Medical Imaging Analytics, Multimedia Department
Dr. Pavel Kisilev graduated from the Technion, Israel Institute of Technology in 2002 with a Ph.D. degree in Electrical Engineering. He is a lead scientist in the Medical Analytics group in the Multimedia Department at the IBM Research Center in Haifa. Prior to IBM, he was a Research Associate in the EE department at the Technion, and in 2003-2011 was a Senior Research Scientist in HP Labs, Israel. Dr. Kisilev's research interests include computer vision, statistical learning and medical imaging. Dr.
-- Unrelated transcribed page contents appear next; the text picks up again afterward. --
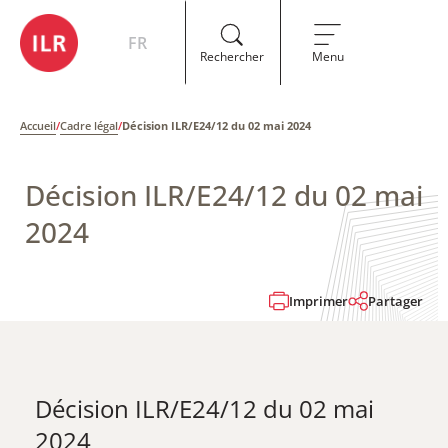
FR
Rechercher
Menu
Accueil
/
Cadre légal
/
Décision ILR/E24/12 du 02 mai 2024
Décision ILR/E24/12 du 02 mai
2024
Imprimer
Partager
Décision ILR/E24/12 du 02 mai
2024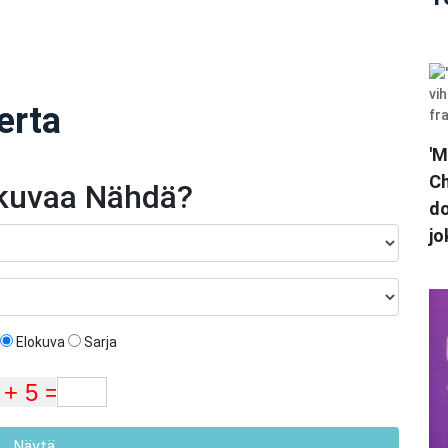
erta
'M
Ch
okuvaa Nähdä?
do
jo
Elokuva
Sarja
Näytä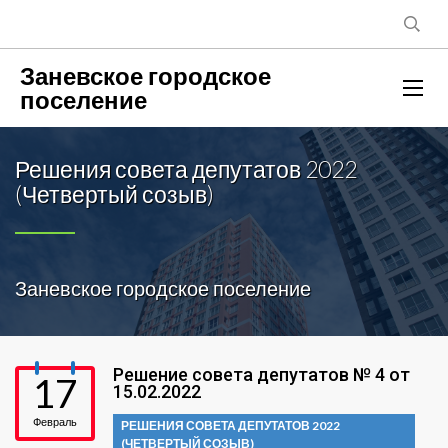
Заневское городское
поселение
Решения совета депутатов 2022
(Четвертый созыв)
Заневское городское поселение
Решение совета депутатов № 4 от
17
15.02.2022
Февраль
РЕШЕНИЯ СОВЕТА ДЕПУТАТОВ 2022
(ЧЕТВЕРТЫЙ СОЗЫВ)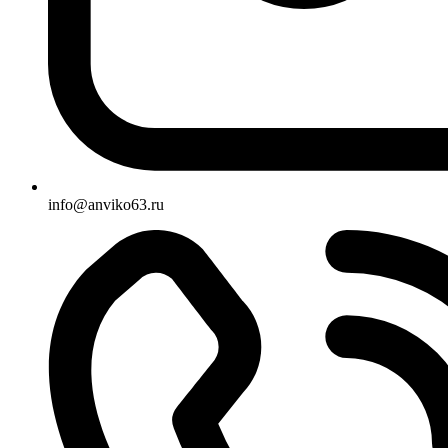
info@anviko63.ru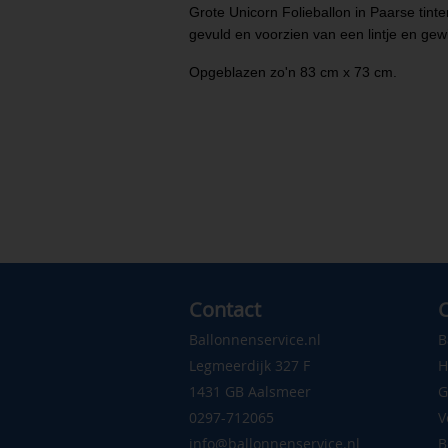
Grote Unicorn Folieballon in Paarse tint
gevuld en voorzien van een lintje en gew
Opgeblazen zo'n 83 cm x 73 cm.
Contact
C
Ballonnenservice.nl
B
Legmeerdijk 327 F
H
1431 GB Aalsmeer
G
0297-712065
V
info@ballonnenservice.nl
B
Kisilev is an author of over 45 filed and granted patents, of a book chapter, and of over 40 papers in top journals and conferences in various fields of Computer Science.
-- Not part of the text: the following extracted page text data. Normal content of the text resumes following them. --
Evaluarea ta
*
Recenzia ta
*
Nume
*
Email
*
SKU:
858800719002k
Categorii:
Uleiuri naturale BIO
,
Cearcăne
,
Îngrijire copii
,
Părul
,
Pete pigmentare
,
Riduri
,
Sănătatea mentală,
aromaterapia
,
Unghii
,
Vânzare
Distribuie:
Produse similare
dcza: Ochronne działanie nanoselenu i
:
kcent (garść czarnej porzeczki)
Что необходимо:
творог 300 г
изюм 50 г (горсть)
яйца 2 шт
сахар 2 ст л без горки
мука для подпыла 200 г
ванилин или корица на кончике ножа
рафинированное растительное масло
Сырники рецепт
Towards Intelligent Doctor Assistant
One of the biggest doctor complaints to computer-aided detection and diagnosis systems, is the lack of ineligibility and explanation of its decision process. In a sense, this is the semantic gap that needs to be closed between a 'machine' and a doctor.
In this talk, we will present Machine Learning approaches that allow us to bridge this gap. We start with the feature extraction that combines radiologists' knowledge with discriminative power of automatically constructed features using Deep Neural Nets (DNN). We then present a novel, discriminative method for automatic radiological report generation which is medically sound and based on the standard radiological terminology. We formalize this problem as learning to map a set of diverse image measurements to a set of semantic descriptor values from radiology lexicon. We use a structured learning framework to model individual semantic descriptors and their relationships. The parameters of the model are efficiently learned using the Structured Support Vector Machine (SSVM). The output report for a new image is generated in the form of a set of radiological lexicon descriptors.
Our system can actually 'explain' to a doctor why a particular diagnosis is made, using the standard radiological language.